Wednesday, 22 May 2013

Wagner's 59th birthday, 22 May 1872

According to Cosima's Diary:

Birthday! I wish R. many happy returns very simply this time, for he is preparing the great treat himself. Daniela recites to him a little poem written by Clemens, the children present him with a Bible; Fidi very pretty in the blouse embroidered by Countess Bassenheim. Everything in good order, but rain and rain, not a single ray of subshine in the offing! - R. relates that in a dream he saw Fidi with his face full of wounds. What can this mean? - We drive to the meeting place, Feustel's house, rain, rain, but despite it all in good spirits. Arrival of the King's telegram, which is to be enclosed in the capsule with other things. R. then goes to the festival site, where, in spite of the rain, countless people - including women - had gathered, and lays the foundation stone. The speeches, however, are made in the oepra house. In Feustel's house I give Herr Julius Lang (who in a letter from Vienna had told me that he had sent Prince Bismarck a telegram about the concert in Vienna) a piece of my mind concerning his compromising activities with regard to our affaris during the past 10 years. I did it in fear and trembling, but I did it, so as from now on to be rid of such an individual. - Dinner at the Fantaisie with Standhartner, who, like everybody else, praised the behaviour of the children, particularly of Fidi, during the ceremony. At 5 o'clock the performance, beginning with the Kaisermarsch. The 9th Symphony was quite magnificent, everyone feeling himself freed from the burden of mortal existence; at the conclusion sublime words from R. on what this celebration means to him! - Then to the banquet. Before the concert a Frau von Meyendorff, just arrived from Weimar, handed over a letter from my father - the letter very nice, but the woman, unfortunately, very unpleasant. Her manner is cold and disapproving. - At the banquet R. proposes the first toast to the King, then to Bayreuth; we leave at about half past nine.
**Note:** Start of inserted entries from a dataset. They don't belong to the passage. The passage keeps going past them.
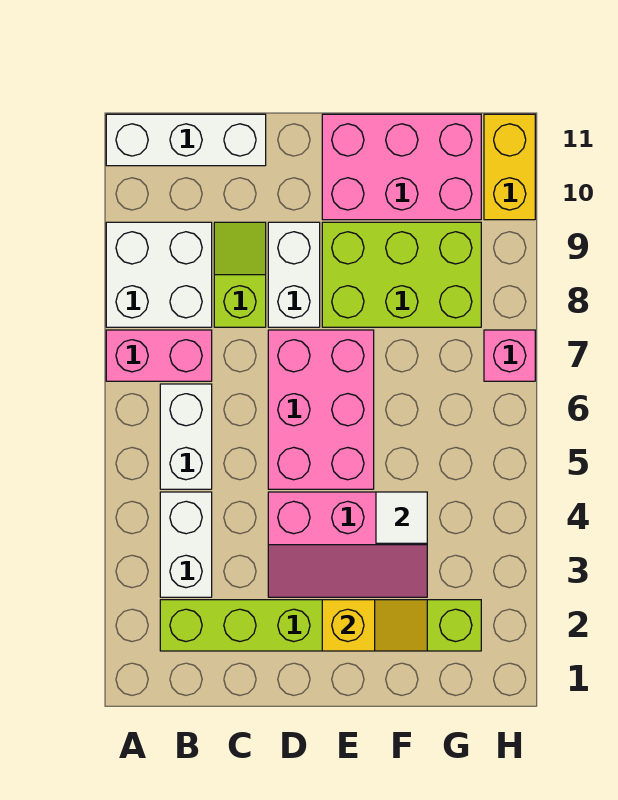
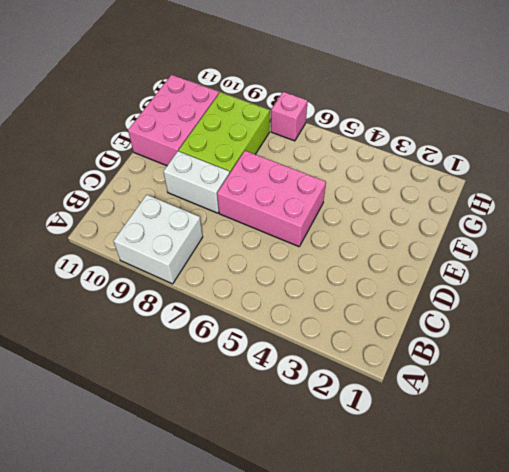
none -> pink brick A7:B7 level 1
none -> white brick A11:C11 level 1
none -> lime brick B2:G2 level 1

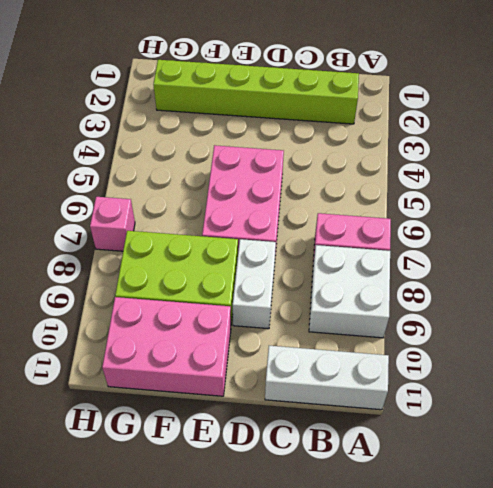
none -> white brick B3:B4 level 1
none -> white brick B5:B6 level 1
none -> lime slope C8:C9 level 1 top 8

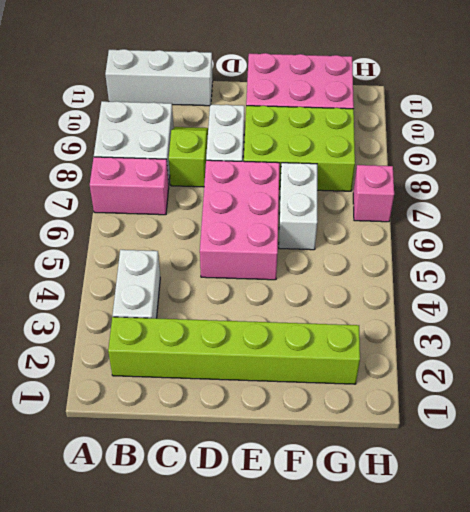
white brick F6:F7 level 1 -> white brick B5:B6 level 1
none -> pink slope D3:F4 level 1 top 4
none -> yellow brick H10:H11 level 1
none -> yellow slope E2:F2 level 2 top E

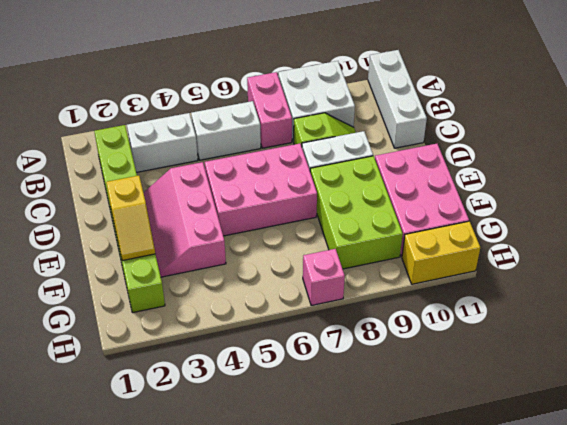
none -> white tile F4 level 2

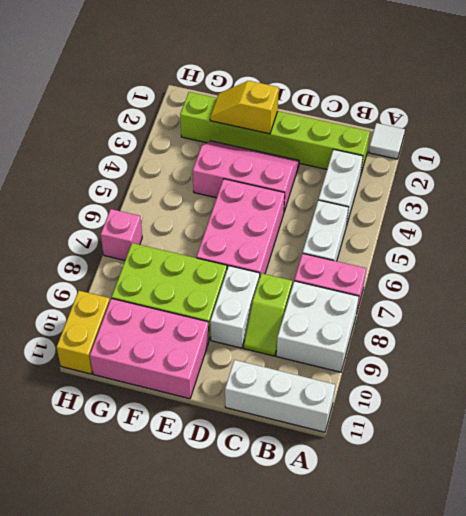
white tile A1 level 1 -> white tile F4 level 2

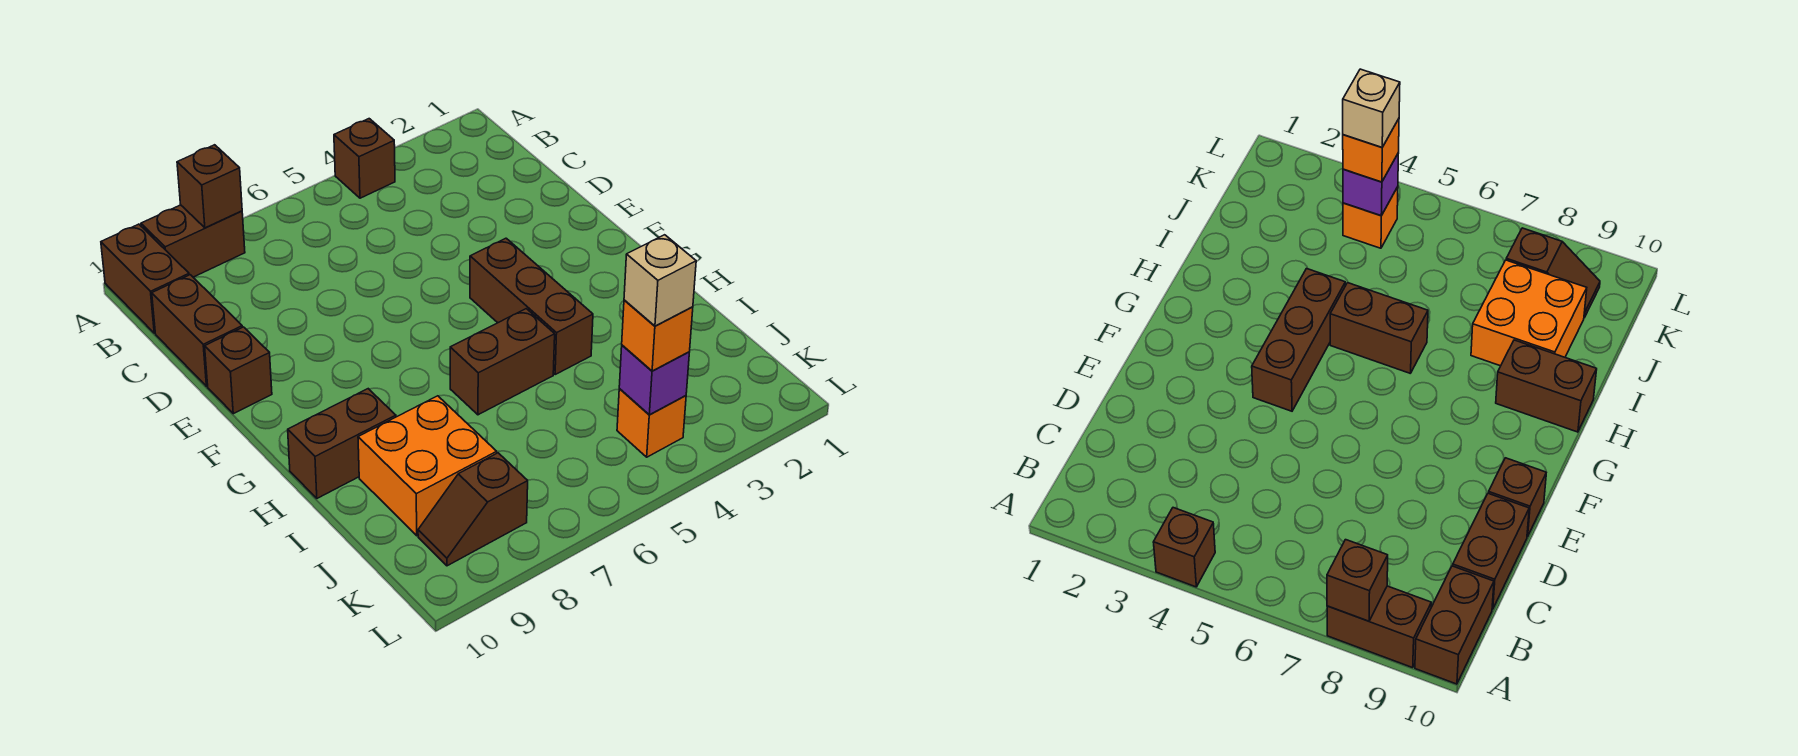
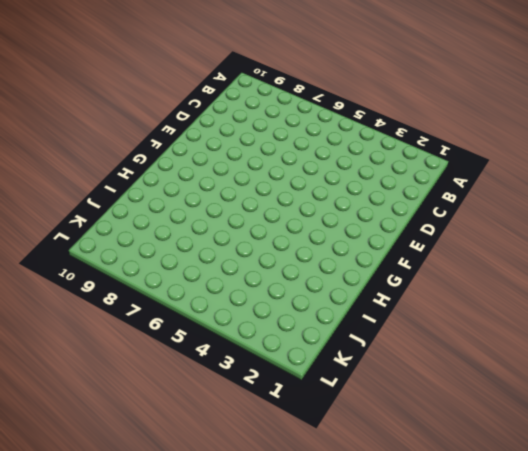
none -> brown brick A4 level 1
none -> brown brick A8:A9 level 1
none -> brown brick A10:B10 level 1

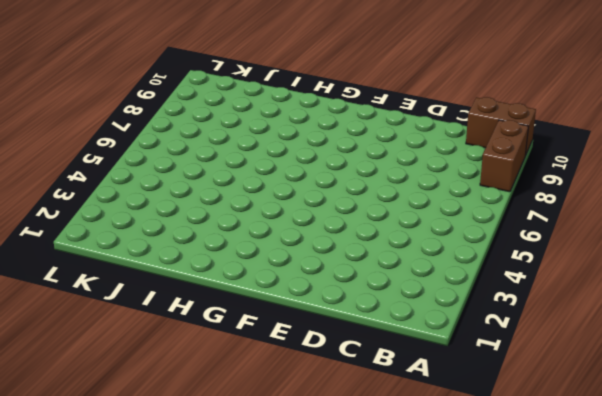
none -> brown brick A4 level 1
none -> brown brick C10:D10 level 1
none -> brown brick E10 level 1

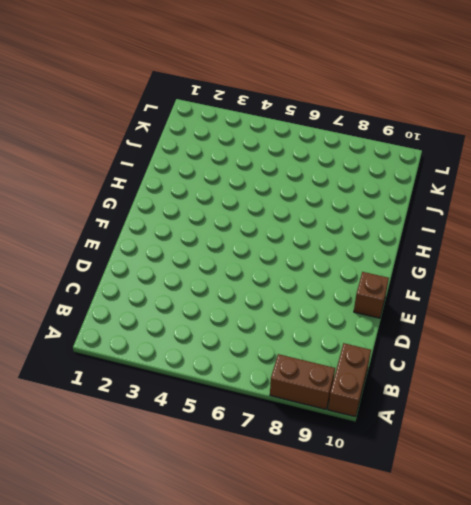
none -> brown brick A4 level 1
none -> brown brick C10:D10 level 1
none -> brown brick F4:H4 level 1

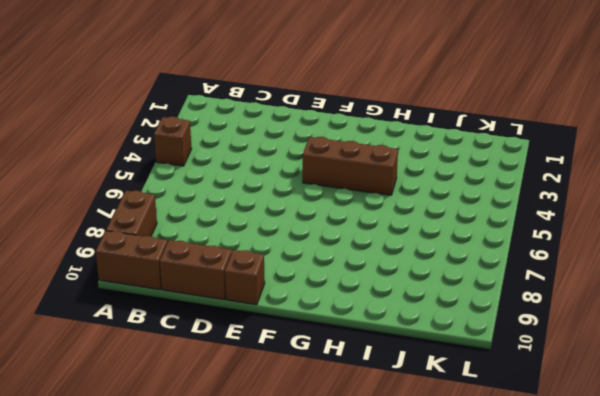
none -> brown brick H5:H6 level 1
none -> brown brick H9:H10 level 1
none -> orange brick I8:J9 level 1

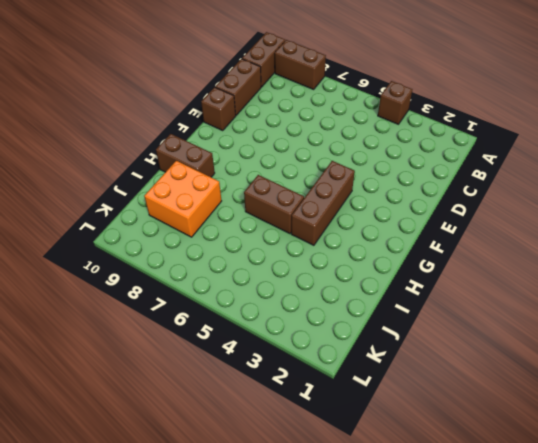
none -> orange brick K4 level 1
none -> brown slope K8:K9 level 1 top 8
none -> brown brick A8 level 2

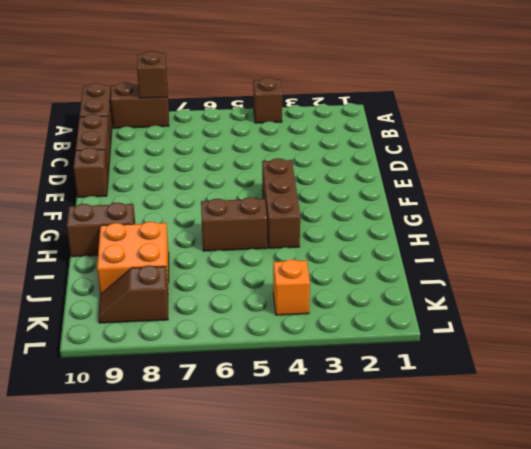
none -> purple brick K4 level 2
none -> orange brick K4 level 3
none -> tan brick K4 level 4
Niemann and Betz had left earlier out of wouned vanity. I sit with Frau von Schl., and attempt to converse with Frau von Meyendorff; because of her obstinacy the conversation takes place in French. R. enters during it and is vexed with the ugly tone introduced; an angry mood on his part, sorrow on mine. In the end he returns to the banquet, I stay behind with Marie Schl., Marie Dönhoff, and Count Hohenthal, Home at 12 o'clock. (Count Krockow gives R. a leopard which he shot in Africa.)